* _Required work_
Below are the records; collect from them each line containing the string "thyroid".

* _Input data_
# # # #
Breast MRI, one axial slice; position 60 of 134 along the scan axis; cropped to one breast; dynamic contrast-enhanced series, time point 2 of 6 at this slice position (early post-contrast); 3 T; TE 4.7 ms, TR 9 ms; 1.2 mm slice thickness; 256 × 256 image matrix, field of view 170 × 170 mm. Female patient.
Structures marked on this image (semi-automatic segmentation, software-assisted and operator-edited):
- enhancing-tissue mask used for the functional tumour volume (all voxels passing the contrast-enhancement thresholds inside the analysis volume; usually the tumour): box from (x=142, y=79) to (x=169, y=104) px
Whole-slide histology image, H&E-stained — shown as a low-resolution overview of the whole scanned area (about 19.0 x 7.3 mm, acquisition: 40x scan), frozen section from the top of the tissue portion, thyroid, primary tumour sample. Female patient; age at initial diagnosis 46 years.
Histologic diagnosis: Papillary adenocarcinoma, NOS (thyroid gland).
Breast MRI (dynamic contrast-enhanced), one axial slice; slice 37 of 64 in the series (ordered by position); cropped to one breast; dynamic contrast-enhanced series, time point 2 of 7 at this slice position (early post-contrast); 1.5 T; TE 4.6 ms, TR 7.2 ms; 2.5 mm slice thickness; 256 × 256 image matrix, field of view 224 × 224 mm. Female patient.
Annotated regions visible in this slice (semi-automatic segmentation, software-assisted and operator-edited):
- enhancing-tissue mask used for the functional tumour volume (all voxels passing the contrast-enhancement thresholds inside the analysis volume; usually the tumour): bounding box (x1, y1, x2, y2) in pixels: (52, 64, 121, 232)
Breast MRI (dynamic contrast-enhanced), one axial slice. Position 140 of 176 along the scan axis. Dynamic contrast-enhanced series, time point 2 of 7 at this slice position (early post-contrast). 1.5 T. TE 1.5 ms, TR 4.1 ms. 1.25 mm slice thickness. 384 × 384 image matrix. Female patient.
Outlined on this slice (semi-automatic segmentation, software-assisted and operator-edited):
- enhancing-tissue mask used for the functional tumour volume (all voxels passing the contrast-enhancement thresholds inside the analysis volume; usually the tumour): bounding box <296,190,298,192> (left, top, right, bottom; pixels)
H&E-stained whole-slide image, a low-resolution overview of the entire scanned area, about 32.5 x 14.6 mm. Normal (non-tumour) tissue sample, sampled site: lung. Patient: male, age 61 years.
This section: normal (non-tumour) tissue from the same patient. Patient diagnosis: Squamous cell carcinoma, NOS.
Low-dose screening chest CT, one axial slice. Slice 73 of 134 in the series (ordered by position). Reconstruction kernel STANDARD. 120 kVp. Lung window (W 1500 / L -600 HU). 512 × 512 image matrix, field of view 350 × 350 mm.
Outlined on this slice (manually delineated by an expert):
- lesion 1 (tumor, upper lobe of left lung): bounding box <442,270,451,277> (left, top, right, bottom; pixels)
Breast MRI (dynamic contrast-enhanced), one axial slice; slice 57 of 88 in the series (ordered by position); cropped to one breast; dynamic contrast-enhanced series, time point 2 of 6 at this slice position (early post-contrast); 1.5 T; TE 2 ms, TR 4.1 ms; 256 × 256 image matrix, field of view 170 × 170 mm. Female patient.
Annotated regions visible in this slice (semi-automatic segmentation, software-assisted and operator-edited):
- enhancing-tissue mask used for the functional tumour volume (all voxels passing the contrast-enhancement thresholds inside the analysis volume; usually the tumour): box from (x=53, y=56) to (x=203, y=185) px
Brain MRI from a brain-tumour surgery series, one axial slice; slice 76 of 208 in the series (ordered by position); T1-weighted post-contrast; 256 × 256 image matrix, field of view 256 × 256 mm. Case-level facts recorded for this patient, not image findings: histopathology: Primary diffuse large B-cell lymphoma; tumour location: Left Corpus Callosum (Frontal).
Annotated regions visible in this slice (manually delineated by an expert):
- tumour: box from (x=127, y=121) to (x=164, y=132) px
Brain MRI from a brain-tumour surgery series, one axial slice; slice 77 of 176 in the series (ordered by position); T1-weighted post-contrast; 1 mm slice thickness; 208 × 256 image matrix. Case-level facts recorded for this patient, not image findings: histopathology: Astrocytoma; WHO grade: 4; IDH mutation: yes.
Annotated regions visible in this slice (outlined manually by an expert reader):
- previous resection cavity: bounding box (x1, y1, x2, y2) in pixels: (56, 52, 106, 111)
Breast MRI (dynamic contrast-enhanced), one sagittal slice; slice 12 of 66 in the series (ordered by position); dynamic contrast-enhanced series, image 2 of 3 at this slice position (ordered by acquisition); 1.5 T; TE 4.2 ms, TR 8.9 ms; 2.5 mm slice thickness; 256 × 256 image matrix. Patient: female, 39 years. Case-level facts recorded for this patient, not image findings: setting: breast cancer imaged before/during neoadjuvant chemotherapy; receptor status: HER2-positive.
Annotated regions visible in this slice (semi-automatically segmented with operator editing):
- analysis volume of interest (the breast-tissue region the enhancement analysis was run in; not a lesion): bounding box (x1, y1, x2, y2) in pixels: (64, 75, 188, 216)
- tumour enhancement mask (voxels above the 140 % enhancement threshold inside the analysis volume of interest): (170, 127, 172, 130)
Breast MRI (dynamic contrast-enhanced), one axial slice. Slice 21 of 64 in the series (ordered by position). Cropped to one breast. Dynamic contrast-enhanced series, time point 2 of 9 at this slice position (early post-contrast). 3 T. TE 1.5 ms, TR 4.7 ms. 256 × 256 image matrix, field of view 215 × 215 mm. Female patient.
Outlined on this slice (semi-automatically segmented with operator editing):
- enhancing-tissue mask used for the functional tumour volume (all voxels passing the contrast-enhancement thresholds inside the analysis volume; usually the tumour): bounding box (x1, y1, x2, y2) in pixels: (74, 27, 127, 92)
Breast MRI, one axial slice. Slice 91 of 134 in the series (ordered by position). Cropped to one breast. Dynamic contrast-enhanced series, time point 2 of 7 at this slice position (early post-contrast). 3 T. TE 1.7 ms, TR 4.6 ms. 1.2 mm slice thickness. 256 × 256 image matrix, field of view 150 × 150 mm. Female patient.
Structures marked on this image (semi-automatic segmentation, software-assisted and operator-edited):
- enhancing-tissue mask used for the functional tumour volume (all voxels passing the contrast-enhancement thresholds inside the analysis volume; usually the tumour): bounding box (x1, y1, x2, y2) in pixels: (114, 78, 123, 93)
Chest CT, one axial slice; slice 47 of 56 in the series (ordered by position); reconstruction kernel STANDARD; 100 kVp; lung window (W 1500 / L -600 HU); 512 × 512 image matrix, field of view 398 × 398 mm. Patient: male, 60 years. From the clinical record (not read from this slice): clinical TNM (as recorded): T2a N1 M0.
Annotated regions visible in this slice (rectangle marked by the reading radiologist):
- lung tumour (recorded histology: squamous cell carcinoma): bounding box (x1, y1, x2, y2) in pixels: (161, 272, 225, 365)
# # # #
* _Exercise response_
Whole-slide histology image, H&E-stained — shown as a low-resolution overview of the whole scanned area (about 19.0 x 7.3 mm, acquisition: 40x scan), frozen section from the top of the tissue portion, thyroid, primary tumour sample. Female patient; age at initial diagnosis 46 years.
Histologic diagnosis: Papillary adenocarcinoma, NOS (thyroid gland).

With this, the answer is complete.